--- ABOUT THIS EXERCISE ---
Set down the lines that begin at the top of the records and end with the line containing "Begränsningar i sökresultaten", and drop every picture.
┌─ PROVIDED MATERIAL
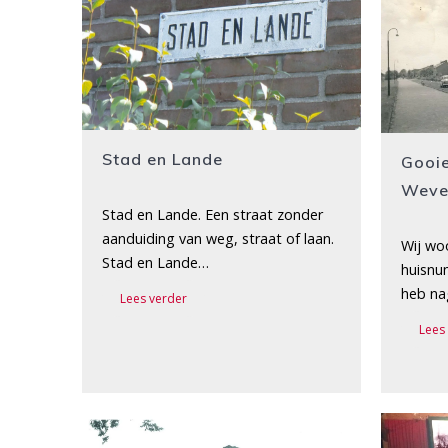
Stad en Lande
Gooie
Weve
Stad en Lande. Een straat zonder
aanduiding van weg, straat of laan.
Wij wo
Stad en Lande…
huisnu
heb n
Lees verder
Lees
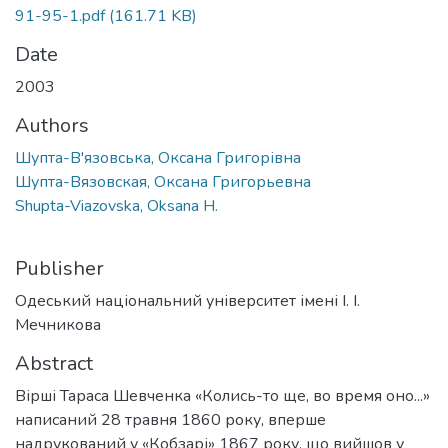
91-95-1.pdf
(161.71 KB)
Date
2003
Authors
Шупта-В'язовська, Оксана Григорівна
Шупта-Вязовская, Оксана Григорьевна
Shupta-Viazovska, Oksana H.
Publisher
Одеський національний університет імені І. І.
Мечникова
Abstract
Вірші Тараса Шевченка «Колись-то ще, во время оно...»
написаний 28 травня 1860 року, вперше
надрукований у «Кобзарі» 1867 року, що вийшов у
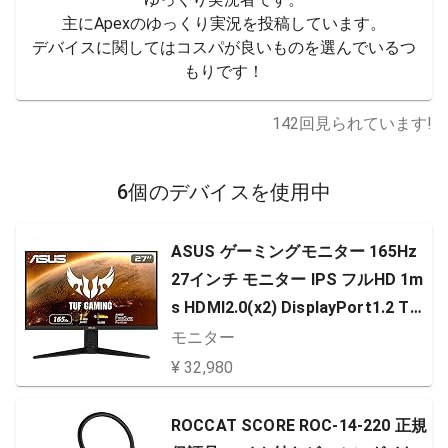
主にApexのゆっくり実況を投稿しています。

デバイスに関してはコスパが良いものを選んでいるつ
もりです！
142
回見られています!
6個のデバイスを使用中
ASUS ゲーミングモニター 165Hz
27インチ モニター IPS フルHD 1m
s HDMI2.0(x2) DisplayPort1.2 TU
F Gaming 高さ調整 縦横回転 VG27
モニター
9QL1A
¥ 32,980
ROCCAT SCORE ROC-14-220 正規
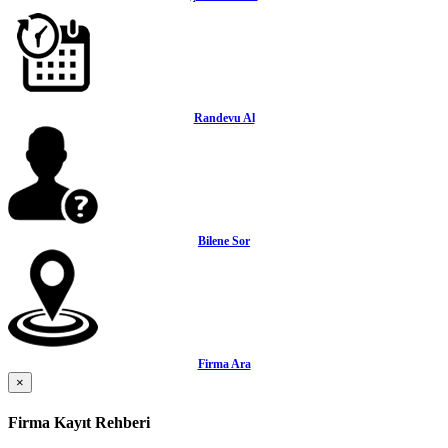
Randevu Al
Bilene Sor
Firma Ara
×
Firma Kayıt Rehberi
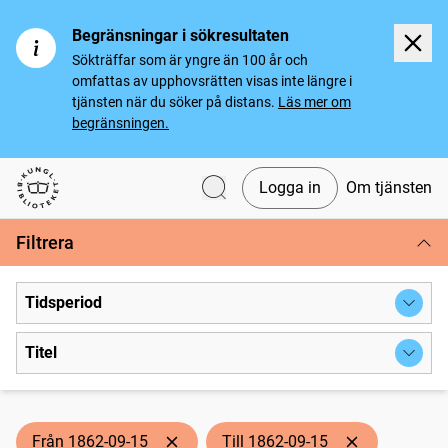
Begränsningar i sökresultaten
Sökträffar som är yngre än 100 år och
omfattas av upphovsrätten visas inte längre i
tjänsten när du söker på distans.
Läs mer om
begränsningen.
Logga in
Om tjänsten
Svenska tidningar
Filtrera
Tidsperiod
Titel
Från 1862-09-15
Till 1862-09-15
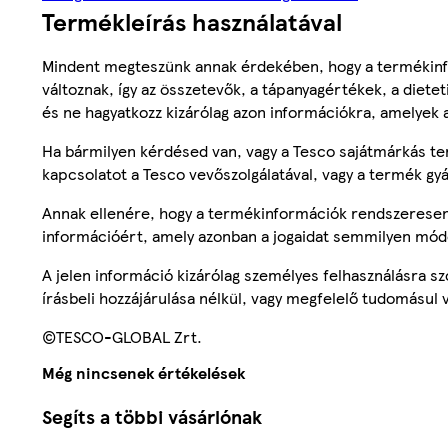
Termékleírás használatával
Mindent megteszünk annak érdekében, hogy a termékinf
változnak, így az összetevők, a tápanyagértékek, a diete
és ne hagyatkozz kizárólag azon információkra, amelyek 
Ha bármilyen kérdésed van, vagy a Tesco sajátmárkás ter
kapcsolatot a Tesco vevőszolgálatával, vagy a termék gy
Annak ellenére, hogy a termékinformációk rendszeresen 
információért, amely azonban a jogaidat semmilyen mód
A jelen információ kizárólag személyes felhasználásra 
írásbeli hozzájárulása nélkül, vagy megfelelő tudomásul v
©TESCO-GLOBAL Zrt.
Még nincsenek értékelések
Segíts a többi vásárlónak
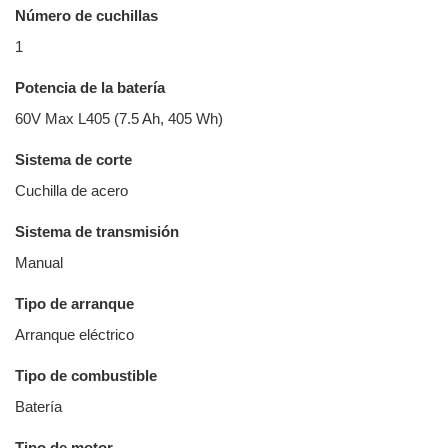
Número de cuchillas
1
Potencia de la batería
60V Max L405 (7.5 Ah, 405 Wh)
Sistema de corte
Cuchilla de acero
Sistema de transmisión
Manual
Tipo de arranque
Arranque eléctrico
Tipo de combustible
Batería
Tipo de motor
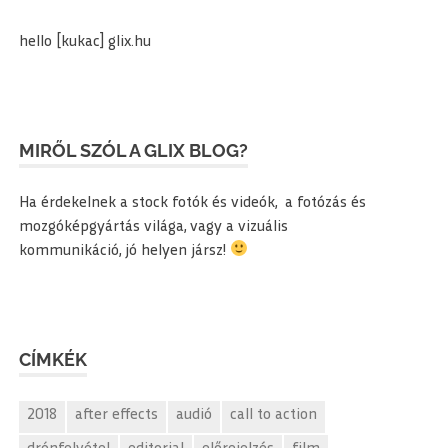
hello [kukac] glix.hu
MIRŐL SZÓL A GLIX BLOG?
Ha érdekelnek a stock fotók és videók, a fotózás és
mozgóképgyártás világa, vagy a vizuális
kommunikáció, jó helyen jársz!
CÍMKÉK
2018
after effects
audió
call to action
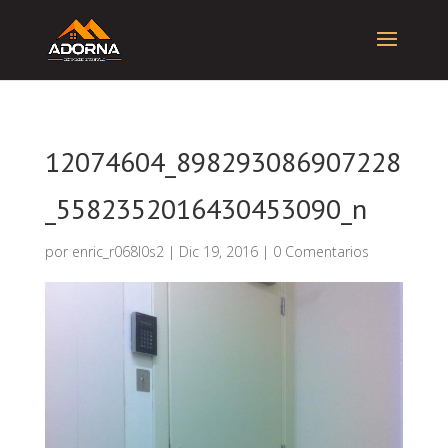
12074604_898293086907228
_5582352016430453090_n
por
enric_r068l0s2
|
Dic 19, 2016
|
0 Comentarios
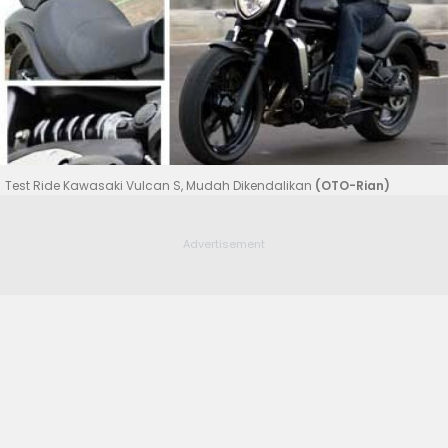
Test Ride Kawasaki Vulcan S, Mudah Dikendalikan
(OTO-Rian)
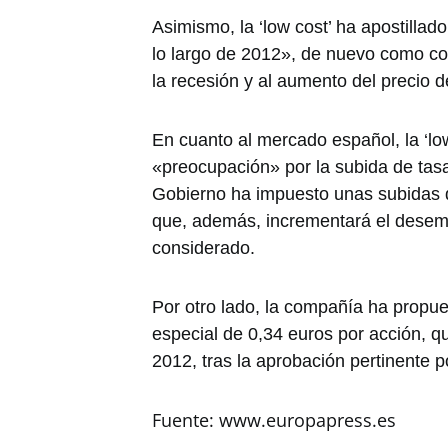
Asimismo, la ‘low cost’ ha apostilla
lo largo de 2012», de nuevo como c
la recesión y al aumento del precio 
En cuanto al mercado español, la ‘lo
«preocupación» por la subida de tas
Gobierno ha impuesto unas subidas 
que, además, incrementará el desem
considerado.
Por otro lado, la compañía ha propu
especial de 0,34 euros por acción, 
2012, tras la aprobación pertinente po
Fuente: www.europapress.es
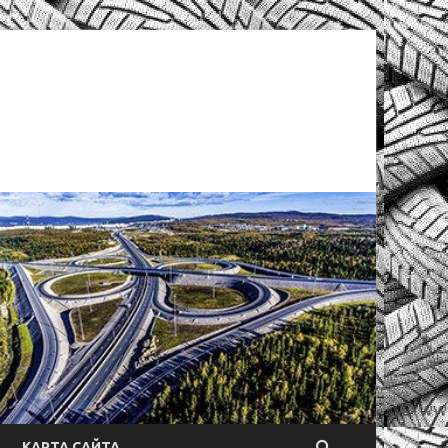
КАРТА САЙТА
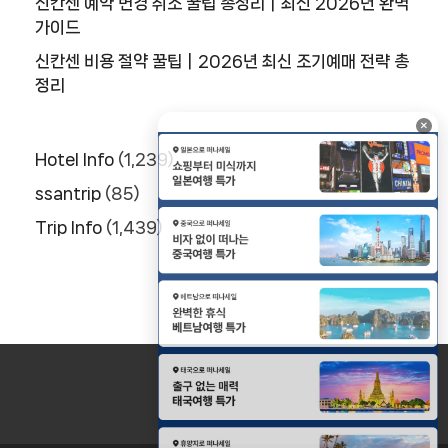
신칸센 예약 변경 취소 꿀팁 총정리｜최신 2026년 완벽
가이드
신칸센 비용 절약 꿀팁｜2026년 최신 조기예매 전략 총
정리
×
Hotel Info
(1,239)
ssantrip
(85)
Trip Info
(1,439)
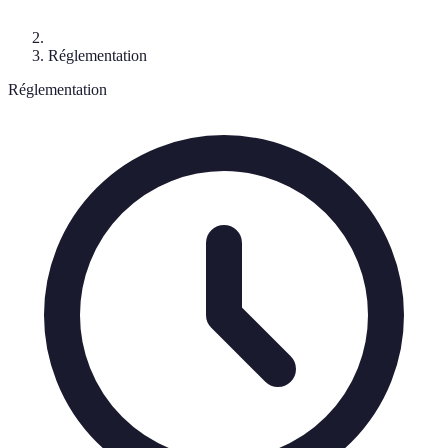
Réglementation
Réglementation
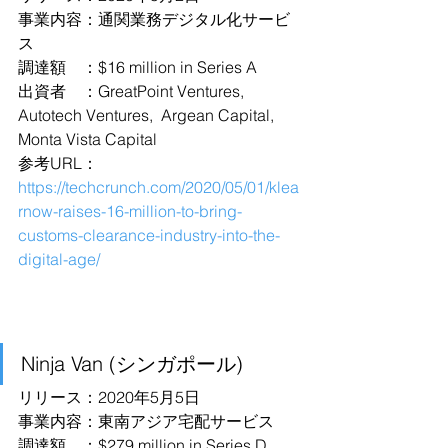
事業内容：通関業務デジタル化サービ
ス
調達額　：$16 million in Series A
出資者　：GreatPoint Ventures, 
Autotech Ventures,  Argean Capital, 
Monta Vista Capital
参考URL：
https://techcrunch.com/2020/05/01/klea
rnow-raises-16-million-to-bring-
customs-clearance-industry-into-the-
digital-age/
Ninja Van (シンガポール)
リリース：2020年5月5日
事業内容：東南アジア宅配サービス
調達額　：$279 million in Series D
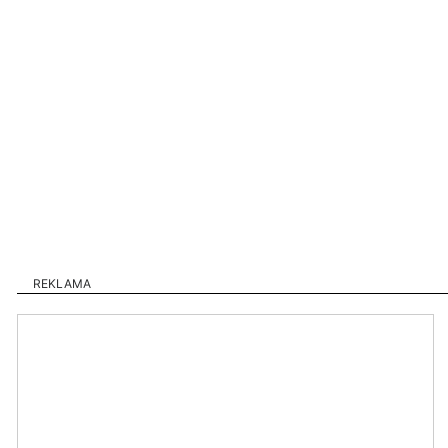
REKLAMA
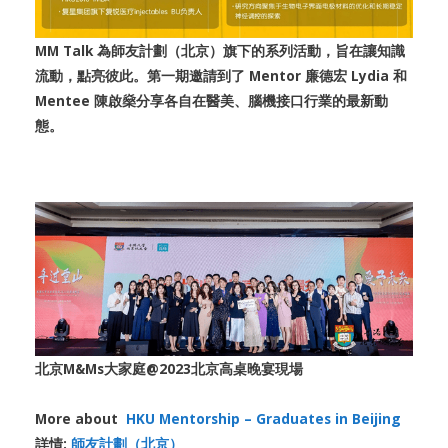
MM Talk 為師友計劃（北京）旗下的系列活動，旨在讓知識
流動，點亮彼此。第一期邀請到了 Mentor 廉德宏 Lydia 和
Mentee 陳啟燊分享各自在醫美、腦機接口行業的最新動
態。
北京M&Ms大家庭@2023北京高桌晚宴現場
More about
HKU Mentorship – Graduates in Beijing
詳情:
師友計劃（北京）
└─
--- TASK OUTPUT ---
Stad en Lande
Gooie
Weve
Stad en Lande. Een straat zonder
aanduiding van weg, straat of laan.
Wij wo
Stad en Lande…
huisnu
heb n
Lees verder
Lees
91-95-1.pdf
(161.71 KB)
Date
2003
Authors
Шупта-В'язовська, Оксана Григорівна
Шупта-Вязовская, Оксана Григорьевна
Shupta-Viazovska, Oksana H.
Publisher
Одеський національний університет імені І. І.
Мечникова
Abstract
Вірші Тараса Шевченка «Колись-то ще, во время оно...»
написаний 28 травня 1860 року, вперше
надрукований у «Кобзарі» 1867 року, що вийшов у
主にApexのゆっくり実況を投稿しています。

デバイスに関してはコスパが良いものを選んでいるつ
もりです！
142
回見られています!
6個のデバイスを使用中
ASUS ゲーミングモニター 165Hz
27インチ モニター IPS フルHD 1m
s HDMI2.0(x2) DisplayPort1.2 TU
F Gaming 高さ調整 縦横回転 VG27
モニター
9QL1A
¥ 32,980
ROCCAT SCORE ROC-14-220 正規
Randevu Al
Bilene Sor
Firma Ara
×
Firma Kayıt Rehberi
Begränsningar i sökresultaten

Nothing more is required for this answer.